As mentioned before, I had arthroscopic knee surgery three weeks ago tomorrow, the day Michael Jackson died. It wasn't a major surgery, but there is some rehabilitation that goes along with it, and I am in the process of doing that. Apart from the knee the therapist, Darren, addresses other issues such as my weight that will be a definite factor in long term use of all my limbs. He is in the process of co-writing a book about weight loss. He spoke of several things that I might have learned, but soon forgot, in the many diet programs I have been on over the years.
But I will pass on some of the wisdom he discussed today:
1. They have learned in many recent studies something about addiction -- be it to food, drugs, alcohol, or whatever-- that there is a center in the brain that responds in addictive-prone people to stimulus more than in other people. When that center is rewarded by food etc it pays off to a greater extent by releasing more serotonin and consequently locks in the source of pleasurable response more strongly in their minds. The only way to overcome that powerful addictive center is to exchange the bad behavior with good, beneficial behavior. So bottom line: don't fight it but reward it with other pleasurable experiences which will build the body rather than tear it down.

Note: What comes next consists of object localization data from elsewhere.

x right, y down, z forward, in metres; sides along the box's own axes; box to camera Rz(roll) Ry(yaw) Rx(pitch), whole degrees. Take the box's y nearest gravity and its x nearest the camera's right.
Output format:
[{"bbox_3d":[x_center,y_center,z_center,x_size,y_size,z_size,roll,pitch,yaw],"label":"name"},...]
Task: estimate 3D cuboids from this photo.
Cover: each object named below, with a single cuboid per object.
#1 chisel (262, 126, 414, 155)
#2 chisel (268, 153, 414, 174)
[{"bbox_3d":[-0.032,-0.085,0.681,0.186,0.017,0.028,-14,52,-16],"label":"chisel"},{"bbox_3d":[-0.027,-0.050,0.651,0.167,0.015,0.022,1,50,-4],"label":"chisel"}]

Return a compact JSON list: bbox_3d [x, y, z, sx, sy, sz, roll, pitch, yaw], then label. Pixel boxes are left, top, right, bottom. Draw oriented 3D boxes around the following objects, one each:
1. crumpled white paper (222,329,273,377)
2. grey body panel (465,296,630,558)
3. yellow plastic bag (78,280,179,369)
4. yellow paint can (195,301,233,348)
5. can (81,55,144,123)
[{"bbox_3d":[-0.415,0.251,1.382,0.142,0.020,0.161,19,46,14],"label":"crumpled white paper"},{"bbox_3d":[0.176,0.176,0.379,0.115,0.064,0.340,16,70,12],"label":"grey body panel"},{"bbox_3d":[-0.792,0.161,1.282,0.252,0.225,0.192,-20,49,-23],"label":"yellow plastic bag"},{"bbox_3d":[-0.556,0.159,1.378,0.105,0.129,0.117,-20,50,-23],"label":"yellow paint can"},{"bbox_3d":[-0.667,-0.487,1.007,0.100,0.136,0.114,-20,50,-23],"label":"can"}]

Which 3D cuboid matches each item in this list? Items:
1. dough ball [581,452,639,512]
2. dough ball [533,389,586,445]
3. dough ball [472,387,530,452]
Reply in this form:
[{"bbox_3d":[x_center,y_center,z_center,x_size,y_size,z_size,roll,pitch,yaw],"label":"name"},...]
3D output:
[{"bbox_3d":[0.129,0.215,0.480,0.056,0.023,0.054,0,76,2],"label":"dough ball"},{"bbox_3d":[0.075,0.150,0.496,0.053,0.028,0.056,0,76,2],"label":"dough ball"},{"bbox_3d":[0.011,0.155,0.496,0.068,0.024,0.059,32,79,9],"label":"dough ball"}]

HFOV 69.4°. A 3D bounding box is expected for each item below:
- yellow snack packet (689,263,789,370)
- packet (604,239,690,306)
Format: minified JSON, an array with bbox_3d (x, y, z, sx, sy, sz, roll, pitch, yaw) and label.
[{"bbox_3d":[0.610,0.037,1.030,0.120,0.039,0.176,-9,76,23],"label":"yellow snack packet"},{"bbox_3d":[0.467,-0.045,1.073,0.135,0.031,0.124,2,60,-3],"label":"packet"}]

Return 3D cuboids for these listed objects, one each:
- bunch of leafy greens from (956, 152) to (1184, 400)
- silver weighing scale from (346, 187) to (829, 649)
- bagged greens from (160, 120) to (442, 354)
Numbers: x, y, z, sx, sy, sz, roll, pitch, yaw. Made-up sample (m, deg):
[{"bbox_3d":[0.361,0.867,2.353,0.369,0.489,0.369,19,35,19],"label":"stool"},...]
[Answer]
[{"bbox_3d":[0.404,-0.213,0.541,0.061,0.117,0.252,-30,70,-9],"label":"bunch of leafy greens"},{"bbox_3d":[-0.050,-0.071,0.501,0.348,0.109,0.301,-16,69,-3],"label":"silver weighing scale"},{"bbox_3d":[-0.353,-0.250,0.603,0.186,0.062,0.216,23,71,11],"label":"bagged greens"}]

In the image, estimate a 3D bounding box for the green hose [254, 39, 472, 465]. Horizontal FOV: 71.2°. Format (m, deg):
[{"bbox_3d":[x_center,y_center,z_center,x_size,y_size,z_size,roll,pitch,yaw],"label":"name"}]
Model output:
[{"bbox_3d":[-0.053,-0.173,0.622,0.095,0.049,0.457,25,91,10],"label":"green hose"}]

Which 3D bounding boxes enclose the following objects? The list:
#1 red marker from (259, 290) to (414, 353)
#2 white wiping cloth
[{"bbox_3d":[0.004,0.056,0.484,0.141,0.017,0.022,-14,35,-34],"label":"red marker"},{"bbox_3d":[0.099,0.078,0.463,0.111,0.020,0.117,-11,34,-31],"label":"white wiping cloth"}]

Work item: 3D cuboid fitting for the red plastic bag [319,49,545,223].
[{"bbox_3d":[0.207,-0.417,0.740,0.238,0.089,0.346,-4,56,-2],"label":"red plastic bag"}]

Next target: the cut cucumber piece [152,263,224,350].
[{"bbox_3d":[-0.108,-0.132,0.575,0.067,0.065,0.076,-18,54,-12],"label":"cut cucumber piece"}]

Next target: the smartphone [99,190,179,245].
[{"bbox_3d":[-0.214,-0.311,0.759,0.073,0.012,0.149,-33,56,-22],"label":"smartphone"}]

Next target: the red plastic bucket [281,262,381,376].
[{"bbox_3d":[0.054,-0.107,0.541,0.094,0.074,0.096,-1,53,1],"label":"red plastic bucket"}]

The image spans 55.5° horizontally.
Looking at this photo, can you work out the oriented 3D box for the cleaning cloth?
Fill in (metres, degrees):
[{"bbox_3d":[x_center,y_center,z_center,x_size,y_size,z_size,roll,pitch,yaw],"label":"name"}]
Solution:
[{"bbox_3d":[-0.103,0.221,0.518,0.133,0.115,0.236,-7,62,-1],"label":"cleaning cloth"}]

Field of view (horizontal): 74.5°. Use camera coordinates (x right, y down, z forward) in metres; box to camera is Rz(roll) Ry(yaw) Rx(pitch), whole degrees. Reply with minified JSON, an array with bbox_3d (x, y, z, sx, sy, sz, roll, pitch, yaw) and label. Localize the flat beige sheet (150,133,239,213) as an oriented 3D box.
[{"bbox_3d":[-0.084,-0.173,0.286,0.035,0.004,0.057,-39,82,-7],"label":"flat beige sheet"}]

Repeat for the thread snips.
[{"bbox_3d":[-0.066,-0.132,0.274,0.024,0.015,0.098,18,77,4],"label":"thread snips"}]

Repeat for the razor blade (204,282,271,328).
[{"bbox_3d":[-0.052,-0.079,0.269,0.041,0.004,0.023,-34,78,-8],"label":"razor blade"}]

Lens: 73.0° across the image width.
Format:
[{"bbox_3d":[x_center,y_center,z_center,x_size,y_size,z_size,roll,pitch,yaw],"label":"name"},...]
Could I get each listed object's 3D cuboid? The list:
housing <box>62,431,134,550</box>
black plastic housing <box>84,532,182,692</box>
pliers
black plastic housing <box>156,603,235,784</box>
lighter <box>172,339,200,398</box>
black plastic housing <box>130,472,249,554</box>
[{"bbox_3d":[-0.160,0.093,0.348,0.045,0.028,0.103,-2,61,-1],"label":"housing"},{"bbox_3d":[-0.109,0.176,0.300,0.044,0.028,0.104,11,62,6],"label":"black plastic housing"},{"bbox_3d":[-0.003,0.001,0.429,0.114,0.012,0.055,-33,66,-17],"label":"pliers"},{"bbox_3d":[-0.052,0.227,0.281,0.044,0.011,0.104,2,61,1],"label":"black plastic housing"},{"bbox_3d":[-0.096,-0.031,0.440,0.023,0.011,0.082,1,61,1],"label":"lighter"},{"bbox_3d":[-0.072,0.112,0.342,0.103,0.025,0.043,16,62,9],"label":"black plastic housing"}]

2. Any weight loss plan is good if it does three things
a) shows how to control the amount of caloric intake
b) includes some type of regular aerobic (cardiovascular) exercise and
c) stresses the oft-overlooked advantages of weight training and resistance exercises

He made a point of saying that bikers for example who do a fast amount of cardiovascular work lost only an average of 3.8 pounds per year if they did not include either of the other two things in the list. And that those who did resistance training only lost 15 lbs on average even if they didn't do the other two things on the list.

Interesting? To me it is ....anything is interesting that motivates me to good works.